High-Precision Retrieval with Double-Hop Query Reformulation
The Problem
Legal documents are written in complex, formal terminology ("legalese"), while users typically ask questions in casual, colloquial language. Standard RAG systems often fail to bridge this semantic gap; a vector search for "My boss cut my pay" might miss the relevant document titled "Wage Deduction Regulations" because the keywords do not align. This mismatch leads to poor retrieval accuracy and model hallucinations.
The Solution
I engineered a specialized "Double-Hop" RAG architecture designed to translate user intent into legal precision. The system does not just search; it interprets. By implementing an intermediate reasoning layer, the system reformulates ambiguous user questions (e.g., "Can I sell waqf land?") into standardized legal queries (e.g., "Legal status of waqf land transfer under Law No. 41/2004") before executing the final search.
Technical Architecture
The pipeline utilizes a multi-stage retrieval strategy to maximize precision:
Query Reformulation Agent: An LLM (Qwen 3 32B) analyzes the initial user input and rewrites it into formal legal queries, bridging the vocabulary gap.
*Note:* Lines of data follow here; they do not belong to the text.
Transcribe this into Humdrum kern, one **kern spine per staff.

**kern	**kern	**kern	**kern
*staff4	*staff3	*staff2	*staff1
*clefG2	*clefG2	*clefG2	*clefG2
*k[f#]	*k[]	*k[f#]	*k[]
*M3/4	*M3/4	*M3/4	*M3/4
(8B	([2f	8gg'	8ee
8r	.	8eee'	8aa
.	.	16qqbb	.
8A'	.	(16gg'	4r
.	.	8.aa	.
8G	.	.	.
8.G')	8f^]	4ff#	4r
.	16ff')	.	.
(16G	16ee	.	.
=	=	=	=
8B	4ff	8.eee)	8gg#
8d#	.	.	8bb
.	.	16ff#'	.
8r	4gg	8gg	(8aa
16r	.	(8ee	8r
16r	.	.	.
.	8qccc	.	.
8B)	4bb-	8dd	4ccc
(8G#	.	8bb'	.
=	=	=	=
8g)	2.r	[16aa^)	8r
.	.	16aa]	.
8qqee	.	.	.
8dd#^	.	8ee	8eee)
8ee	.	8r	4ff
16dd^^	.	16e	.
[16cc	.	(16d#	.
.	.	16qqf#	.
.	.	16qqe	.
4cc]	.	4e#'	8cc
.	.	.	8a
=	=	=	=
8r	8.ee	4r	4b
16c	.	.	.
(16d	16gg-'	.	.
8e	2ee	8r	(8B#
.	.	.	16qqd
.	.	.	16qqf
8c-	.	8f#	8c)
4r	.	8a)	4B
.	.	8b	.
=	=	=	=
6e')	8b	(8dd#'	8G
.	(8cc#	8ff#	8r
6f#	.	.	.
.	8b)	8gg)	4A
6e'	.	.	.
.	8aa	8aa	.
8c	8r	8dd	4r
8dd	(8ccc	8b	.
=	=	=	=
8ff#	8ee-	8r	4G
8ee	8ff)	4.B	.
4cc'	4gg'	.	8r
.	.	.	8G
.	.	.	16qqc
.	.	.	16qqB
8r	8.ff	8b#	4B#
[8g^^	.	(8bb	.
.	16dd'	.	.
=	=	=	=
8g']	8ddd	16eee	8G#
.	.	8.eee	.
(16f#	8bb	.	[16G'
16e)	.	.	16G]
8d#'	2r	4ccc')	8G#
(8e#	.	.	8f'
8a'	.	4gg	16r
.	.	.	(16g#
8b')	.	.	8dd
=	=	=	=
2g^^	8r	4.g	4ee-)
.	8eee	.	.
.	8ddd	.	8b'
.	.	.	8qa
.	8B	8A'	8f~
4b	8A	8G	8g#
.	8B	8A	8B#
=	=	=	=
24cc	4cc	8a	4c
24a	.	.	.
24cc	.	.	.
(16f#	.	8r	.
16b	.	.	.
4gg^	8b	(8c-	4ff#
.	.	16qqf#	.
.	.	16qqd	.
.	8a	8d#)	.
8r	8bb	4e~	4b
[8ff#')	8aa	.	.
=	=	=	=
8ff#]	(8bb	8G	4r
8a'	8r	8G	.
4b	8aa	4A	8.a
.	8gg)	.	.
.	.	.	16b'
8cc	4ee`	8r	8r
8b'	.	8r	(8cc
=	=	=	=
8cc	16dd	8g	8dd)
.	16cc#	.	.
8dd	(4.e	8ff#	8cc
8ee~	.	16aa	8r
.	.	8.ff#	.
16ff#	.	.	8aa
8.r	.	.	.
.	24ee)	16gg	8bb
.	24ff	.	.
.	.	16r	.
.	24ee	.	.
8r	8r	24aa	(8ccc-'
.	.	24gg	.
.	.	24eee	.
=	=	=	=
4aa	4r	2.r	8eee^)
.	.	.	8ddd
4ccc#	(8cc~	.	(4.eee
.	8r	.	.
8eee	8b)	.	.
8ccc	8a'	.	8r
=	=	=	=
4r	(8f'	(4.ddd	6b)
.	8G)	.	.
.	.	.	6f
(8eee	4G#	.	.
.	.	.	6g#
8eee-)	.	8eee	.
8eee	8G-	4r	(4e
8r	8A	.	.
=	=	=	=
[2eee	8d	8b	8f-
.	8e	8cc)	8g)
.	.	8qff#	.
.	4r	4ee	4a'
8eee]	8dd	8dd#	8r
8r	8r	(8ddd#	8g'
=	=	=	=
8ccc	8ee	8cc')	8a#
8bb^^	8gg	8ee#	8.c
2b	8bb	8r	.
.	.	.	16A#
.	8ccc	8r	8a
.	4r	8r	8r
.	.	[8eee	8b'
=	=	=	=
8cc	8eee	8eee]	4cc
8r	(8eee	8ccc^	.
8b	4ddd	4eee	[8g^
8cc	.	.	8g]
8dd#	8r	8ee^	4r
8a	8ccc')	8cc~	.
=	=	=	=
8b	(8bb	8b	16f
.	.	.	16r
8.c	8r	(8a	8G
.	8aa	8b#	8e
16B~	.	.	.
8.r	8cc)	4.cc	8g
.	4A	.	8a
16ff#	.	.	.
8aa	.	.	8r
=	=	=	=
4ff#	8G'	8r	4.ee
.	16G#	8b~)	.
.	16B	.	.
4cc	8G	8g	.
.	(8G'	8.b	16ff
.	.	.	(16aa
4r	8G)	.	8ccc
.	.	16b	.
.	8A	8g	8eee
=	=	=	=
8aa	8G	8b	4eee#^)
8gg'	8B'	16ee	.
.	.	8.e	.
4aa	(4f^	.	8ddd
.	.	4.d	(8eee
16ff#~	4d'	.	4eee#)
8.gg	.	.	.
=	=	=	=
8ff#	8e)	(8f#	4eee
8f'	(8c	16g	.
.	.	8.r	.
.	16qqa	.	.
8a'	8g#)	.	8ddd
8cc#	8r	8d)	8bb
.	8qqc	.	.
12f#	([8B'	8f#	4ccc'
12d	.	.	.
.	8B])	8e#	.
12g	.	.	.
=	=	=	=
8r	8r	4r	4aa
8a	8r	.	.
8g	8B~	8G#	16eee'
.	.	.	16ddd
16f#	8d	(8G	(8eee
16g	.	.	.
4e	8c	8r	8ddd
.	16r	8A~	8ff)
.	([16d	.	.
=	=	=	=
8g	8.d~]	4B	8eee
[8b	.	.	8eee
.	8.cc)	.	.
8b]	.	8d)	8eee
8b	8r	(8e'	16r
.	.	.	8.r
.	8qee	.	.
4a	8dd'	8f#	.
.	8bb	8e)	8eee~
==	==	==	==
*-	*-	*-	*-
Double-Hop Retrieval: The system performs a broad initial search to gather context, refines the query based on that context, and then executes a second "precision hop" to retrieve specific regulations.
Cross-Encoder Reranking: To ensure the most relevant regulation appears at the top, the final retrieved documents undergo a reranking process, achieving a 93% Mean Reciprocal Rank (MRR).
Performance & Impact
The system was rigorously benchmarked using an "LLM-as-a-Judge" framework on a custom Indonesian legal dataset.
100% Hit Rate: Successfully retrieved the correct legal document for every test query.
98.6% Faithfulness: The logic layers significantly reduced hallucinations, ensuring answers were strictly grounded in the retrieved statutes.
Validation: Proven capability to map highly informal inputs (e.g., "curhat" style questions) to exact legal articles without losing context.
Core Stack
Python, Qwen 3 (via Groq), FAISS, Google Embedding-004, Modal (Serverless Deployment).